The guy sitting next to me at the office has a wallpaper saying “ALWAYS FUCKING DELIVER.” This dude thinks I’m a good developer. He sometimes asks me for tips or opinions on code-related stuff. Little does he know, I am a developer-disappointment. When it comes to delivering, I ain’t close to Jesus. I’m actually closer to the Polish Post.

I’ve started numerous side projects, which I didn’t ship. A startup idea I was working on with my close friend didn’t get sherlocked, which is hardly a good thing, because we hadn’t even started to ship when it was already too late.

MVP of a car is not a rolling chassis. It's a skateboard.

Illustration by Henrik Kniberg. I’ve managed to build a bike or maybe even a motorbike once. The rest is a garage full of rolling chassis.

I wanted to build a perfect product, with fantastic user experience, the newest tech stack, and the cleanest code, while maintaining some degree of personal life, passing exams, and completing a thesis. The thesis included an app, which isn’t production-ready (of course), but took more than five hundred hours of work of my partner and me combined.

Obviously, I was an idiot. I bit off more than I could chew. I started drinking way too much coffee. My, once thick and bushy hair started falling off, and I’m probably skinnier than I ever was. I don’t remember how to prove a thing about Van Emde Boas trees or Fibonacci heaps.
I can probably do a simple amortized analysis, nothing fancy, though.

On the flip side, I learned. I don’t mean computer science. I got really good at starting projects.
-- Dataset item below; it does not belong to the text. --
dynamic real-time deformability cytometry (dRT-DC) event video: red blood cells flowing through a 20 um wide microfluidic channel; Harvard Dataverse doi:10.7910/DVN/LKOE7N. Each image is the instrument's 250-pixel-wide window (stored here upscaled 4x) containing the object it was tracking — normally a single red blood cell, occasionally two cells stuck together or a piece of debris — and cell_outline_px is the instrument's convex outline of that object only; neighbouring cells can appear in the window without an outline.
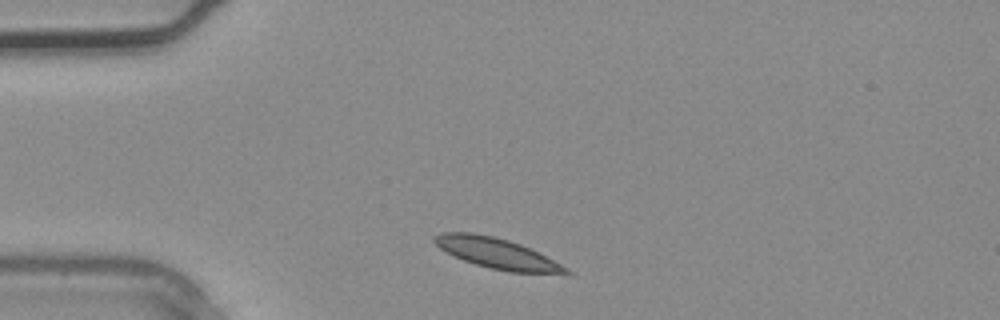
{"species": "common noctule bat (a hibernating species)", "species_latin": "Nyctalus noctula", "temperature_condition": "warm", "stored_images_in_passage": 1, "camera_frame_rate_fps": 3000, "um_per_image_px": 0.085, "animal": {"sex": "male", "body_mass_g": 20.4}, "frame": {"image": 1, "passage_image": 1, "time_ms": 0.0, "image_size_px": [1000, 320], "cell_outline_px": [[572, 272], [508, 272], [476, 264], [464, 260], [440, 248], [432, 240], [432, 236], [440, 232], [472, 232], [492, 236], [508, 240], [520, 244], [568, 268]], "centroid_in_image_um": [42.12, 21.49], "position_along_channel_um": 42.9, "area_um2": 22.54}}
I learned GraphQL, got a good grasp of the JavaScript ecosystem with bundlers, React metaframeworks, and the like, but this isn’t the most valuable piece of knowledge I acquired.

I learned that communication is key. Unfortunately, in a hard way.
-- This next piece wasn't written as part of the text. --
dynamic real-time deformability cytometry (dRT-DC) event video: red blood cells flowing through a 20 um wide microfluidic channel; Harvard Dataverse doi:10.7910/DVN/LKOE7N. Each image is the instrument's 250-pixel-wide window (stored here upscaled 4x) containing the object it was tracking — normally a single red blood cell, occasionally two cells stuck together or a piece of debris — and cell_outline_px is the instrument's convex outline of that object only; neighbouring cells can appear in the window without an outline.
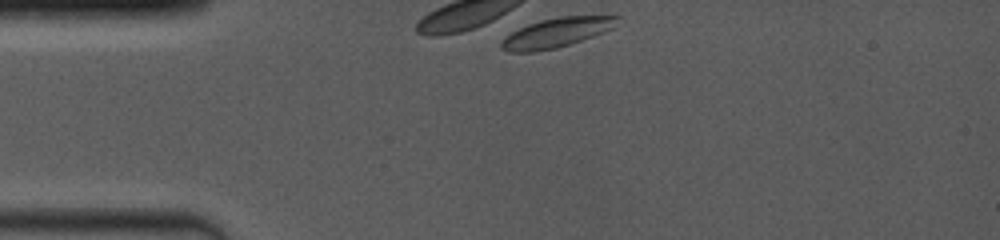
{"species": "common noctule bat (a hibernating species)", "species_latin": "Nyctalus noctula", "temperature_condition": "room temperature", "stored_images_in_passage": 2, "camera_frame_rate_fps": 4000, "um_per_image_px": 0.085, "animal": {"sex": "female", "body_mass_g": 19.0, "forearm_length_mm": 53.3}, "frame": {"image": 1, "passage_image": 1, "time_ms": 0.0, "image_size_px": [1000, 240], "cell_outline_px": [[620, 16], [612, 28], [604, 32], [556, 48], [532, 52], [508, 52], [500, 48], [500, 40], [504, 36], [528, 24], [540, 20], [560, 16]], "centroid_in_image_um": [47.22, 2.78], "position_along_channel_um": 37.8, "area_um2": 19.71}}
I learned that a good chunk of Medium software gurus and best practices prophets spend more time marketing themselves than actually building software. Any blogpost claiming that you should follow a few simple rules to be a good developer is a hoax. Instead (unfortunately?), we have to strive to understand the problem at hand, analyze the choices we have, and put in honest work.

Performance optimized code can be confusing and complicated. Code written to unrealistic deadlines is usually bad, but you only get to have code if your business is still running.

You can’t hide from trade-offs behind a bible of best practices.

How does my life look at the end of 2019?

I’ve got a side projects I could to write about, software and non-software, including a huge one with the girl I like, but this is the time to stop writing this blog post and get to work.